I will note that mouthing off to the king is different from not bowing.

It just doesn't seem necessary, especially for not bowing. There are so many other ways of taking it, and a 20th level king certainly doesn't need to kill them and take their stuff.
 

What we have is a Reality is Unrealistic problem. The DM is trying to create a world that makes sense using rules that, IRL, weren't always followed. I once asked Jef Lobe at World Con (the only time I was at World Con) when he was on a panel why people always complained about so-and-so acting out of character when people IRL acted out of character all that time and no one calls it that. He response?

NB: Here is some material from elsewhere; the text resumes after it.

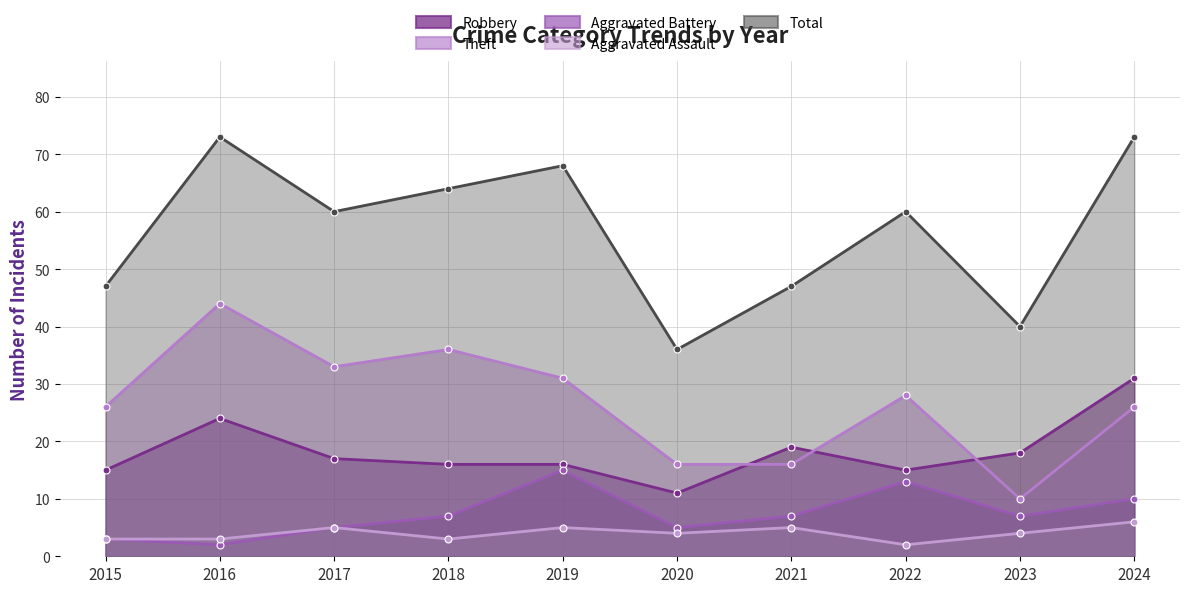

Where does the Theft series first go above 28?

2016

Real life doesn't have to make sense.

plenty of good points made.

I do think the difference in real people who act out of character, is that when you have all the facts, a psychologist can trace a path of how the person came to the point of their new behavior as a logical conclusion.

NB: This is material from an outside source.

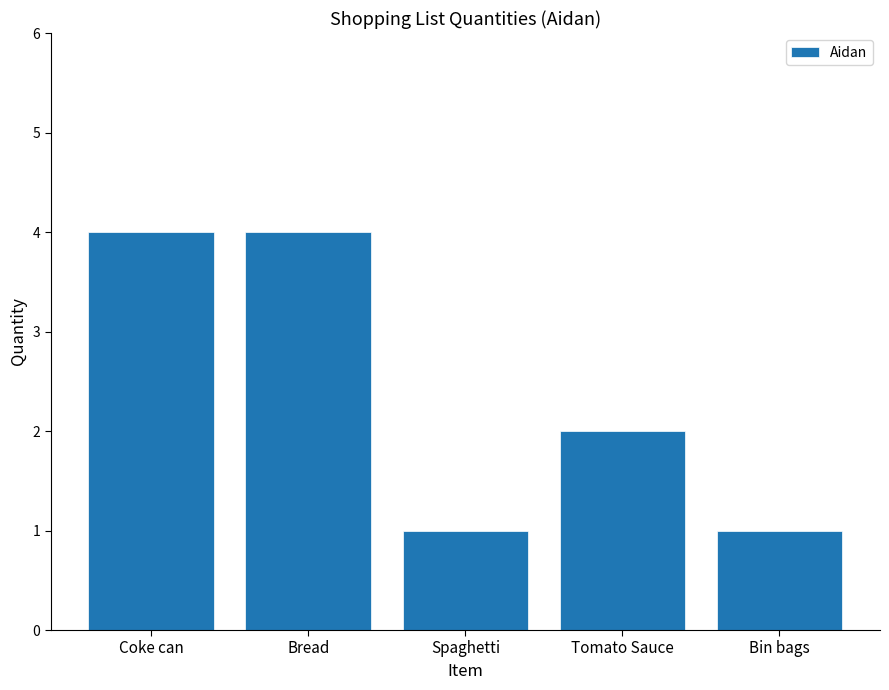

How many values are below 2?

2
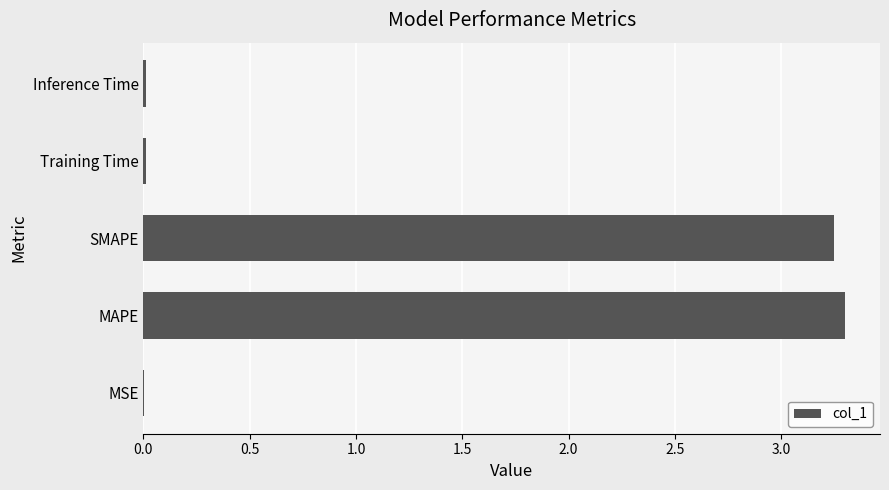

Is it true that the value at MSE is 0.0?

True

Whereas, a PC just starts acting goofy because the player isn't deciding things from the context of the character's point of view. Thius, a psychologist analizing a PC woule find their behavior inexplicable.

Contrast this with common DM advice that they decide the actions of the NPC from the NPC's perspective and NOT from the GM's perspective of a good story.

Why should the GM be expected to "act in character" for his NPC, when the PC doesn't have to?
 

[MENTION=21169]Doug McCrae[/MENTION]: Everything about her piqued my interest. Her advocacy of free love will no doubt confuse and horrify the characters, and maybe the players, since I intend to tell them ahead of their meeting with her that she was a real person during the time period.
 

Contrast this with common DM advice that they decide the actions of the NPC from the NPC's perspective and NOT from the GM's perspective of a good story.

Why should the GM be expected to "act in character" for his NPC, when the PC doesn't have to?
I can't speak for fanboy2000, but I don't think that common advice is particularly good advice. When it comes to playing NPCs, I tend to follow this advice instead:

I frame the [player] character into the middle of conflicts I think will push and pull in ways that are interesting to me and to the player. I keep NPC personalities somewhat unfixed in my mind, allowing me to retroactively justify their behaviors in support of this.​
 

I can't speak for fanboy2000, but I don't think that common advice is particularly good advice. When it comes to playing NPCs, I tend to follow this advice instead:

I frame the [player] character into the middle of conflicts I think will push and pull in ways that are interesting to me and to the player. I keep NPC personalities somewhat unfixed in my mind, allowing me to retroactively justify their behaviors in support of this.​

I have played with a couple of DM who have done this and I really disliked it. It felt as if they were just plot devices being used to move us one way or another.

I like the game world to feel real and the NPCs to feel like real people my PC interacts with. I have found that it works best of the DM has some grasp on the NPCs personality and views. This is especially important with recurring NPCs.
 

just plot devices being used to move us one way or another.
That's not what Paul Czege is talking about, though. He's not talking about using the NPC as a plot device to railroad the player. He's talking about using the NPC as a conflict-facilitating device to emotionally/thematically push/pull the player.

It's not about getting the player to do any particular thing. It's about getting the player more heavily invested in the stakes of doing whatever they choose to do.

Simple example: if the PC is a paladin of the Raven Queen whose father was a city constable, then the NPC cultist of Orcus turns out also to be a long-serving member of the city constabulary. This doesn't force the player to choose one way or another what his/her PC does with the captured cultist. But it raises the stakes of whatever choice is made.